- Your tasks:
1) Answer these questions from the terms and conditions:
(a) In what month and year was the document last updated?
(b) What is the company's registered office address?
(c) How is 'hosting' defined?
2) Write out the part of the terms and conditions starting with "For the purpose" and going on through "by the client.".

- Passage:
⁂
WSI Digital Advisors Standard Terms and Conditions

LAST UPDATED: JANUARY 2021

Please take the time to read this document carefully.

We like to think that we at WSI Digital Advisors are friendly and easy to work with, but it is always important to understand what we expect from you as our client and what you should expect from us.

If you have any questions at all, please contact us and we will be pleased to help.

Definitions

Company Name: WSI Digital Advisors (WLBP Digital Marketing Ltd Trading as)

Registered Office: 45 Whellock Road, London, W4 1DY

Company Number: 13021122. Registered in England.

VAT Registration: GB 363 0669 92

Telephone: +44 (0) 20 3488 7608

Email: peter.mckenna@wsiworld.com

Website: www.wsidigitaladvisors.uk

For the purpose of this agreement:

WLBP Digital Marketing Ltd T/A WSI Digital Advisors will be referred to as WSI Digital Advisors

A ‘client’ is a person, persons, business or organisation using any of the services provided by WSI Digital Advisors.

A ‘project’ is any work undertaken or service provided by WSI Digital Advisors for the client on their request, and includes, but is not limited by, websites and web based applications.

The ‘domain name’ is the internet address to be used for the Project as specified by the client.

‘Hosting’ is a monthly service to keep a client’s project activated online.
⁂
- Information shown:
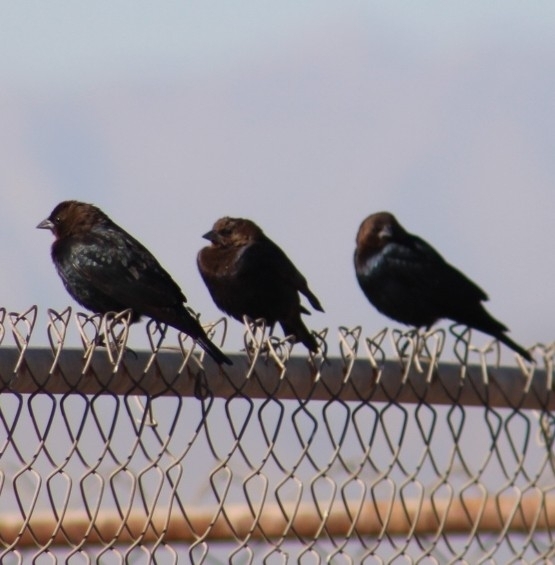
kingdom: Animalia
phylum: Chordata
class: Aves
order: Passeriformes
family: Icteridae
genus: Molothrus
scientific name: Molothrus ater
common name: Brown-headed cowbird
⁂
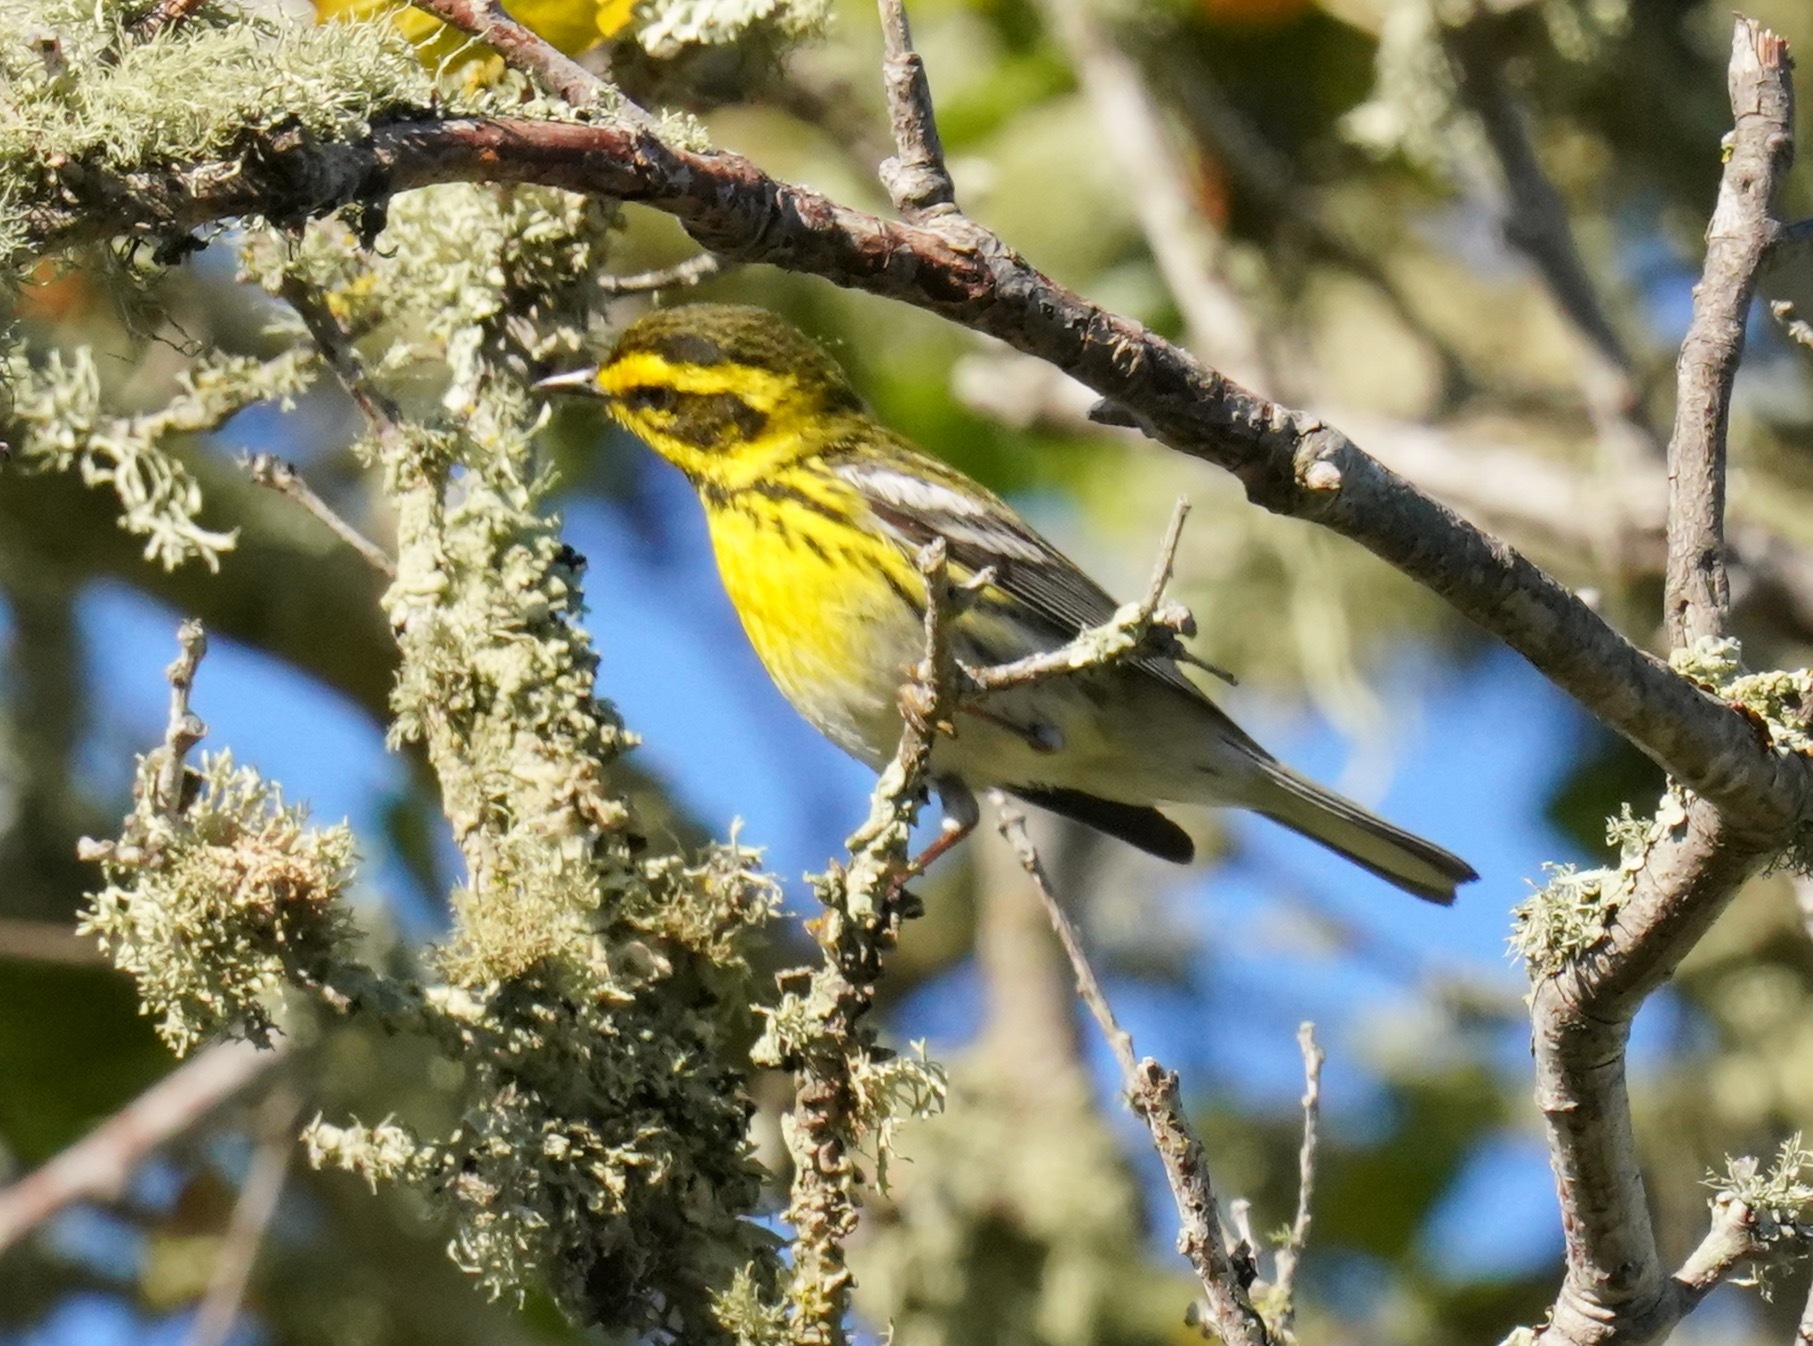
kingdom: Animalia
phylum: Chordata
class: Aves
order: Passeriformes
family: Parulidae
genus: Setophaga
⁂
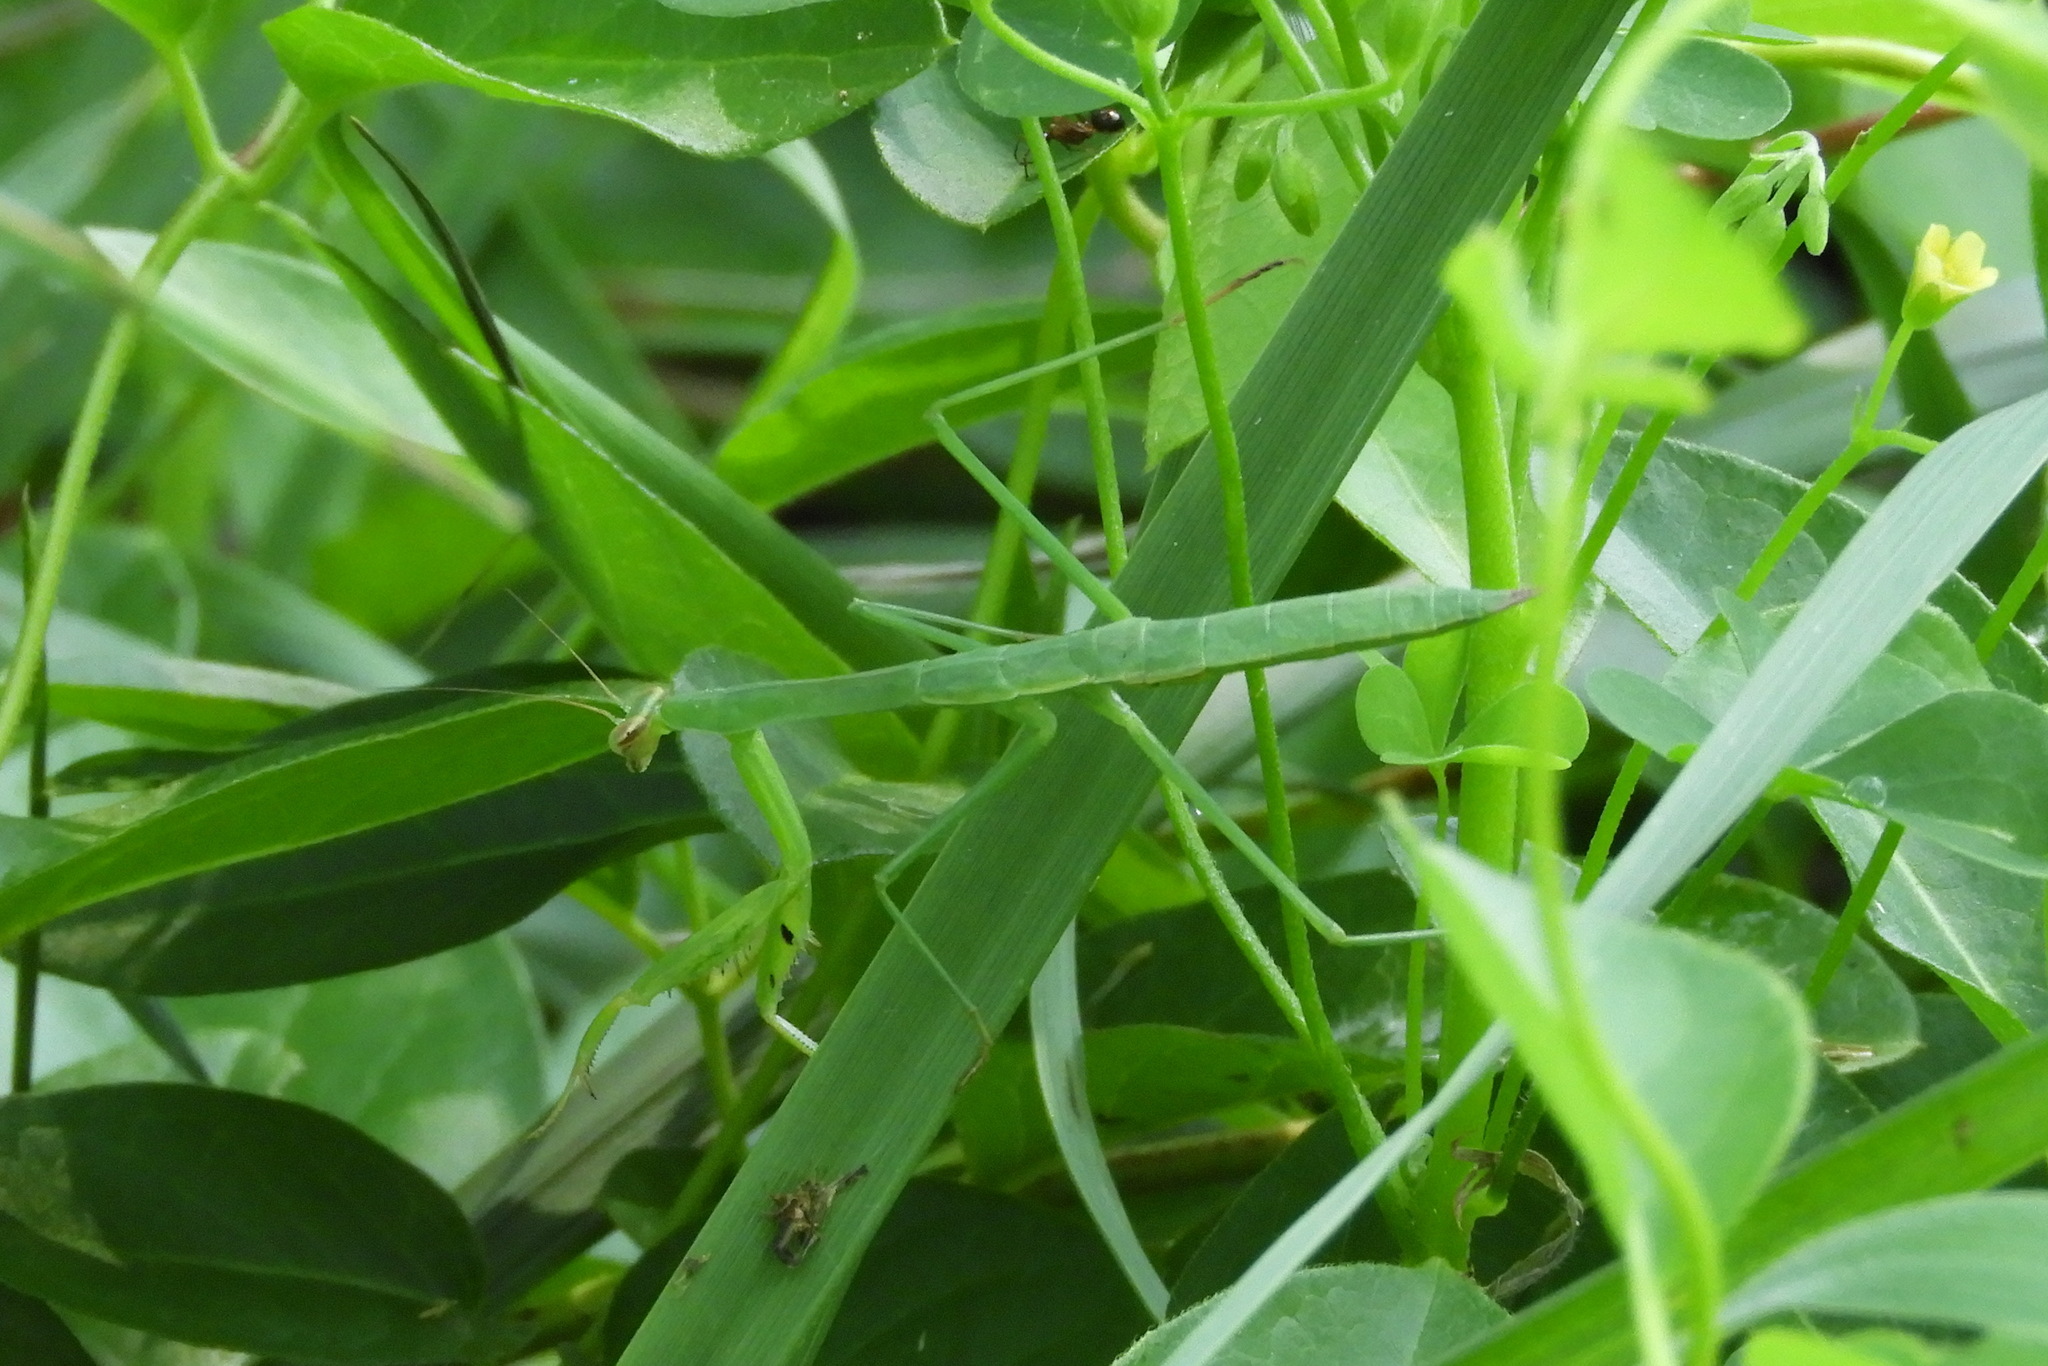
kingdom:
⁂
- Answers per task:
1)
(a) January 2021
(b) 45 Whellock Road, London, W4 1DY
(c) It is a monthly service to keep a client's project activated online.

2)
For the purpose of this agreement:

WLBP Digital Marketing Ltd T/A WSI Digital Advisors will be referred to as WSI Digital Advisors

A ‘client’ is a person, persons, business or organisation using any of the services provided by WSI Digital Advisors.

A ‘project’ is any work undertaken or service provided by WSI Digital Advisors for the client on their request, and includes, but is not limited by, websites and web based applications.

The ‘domain name’ is the internet address to be used for the Project as specified by the client.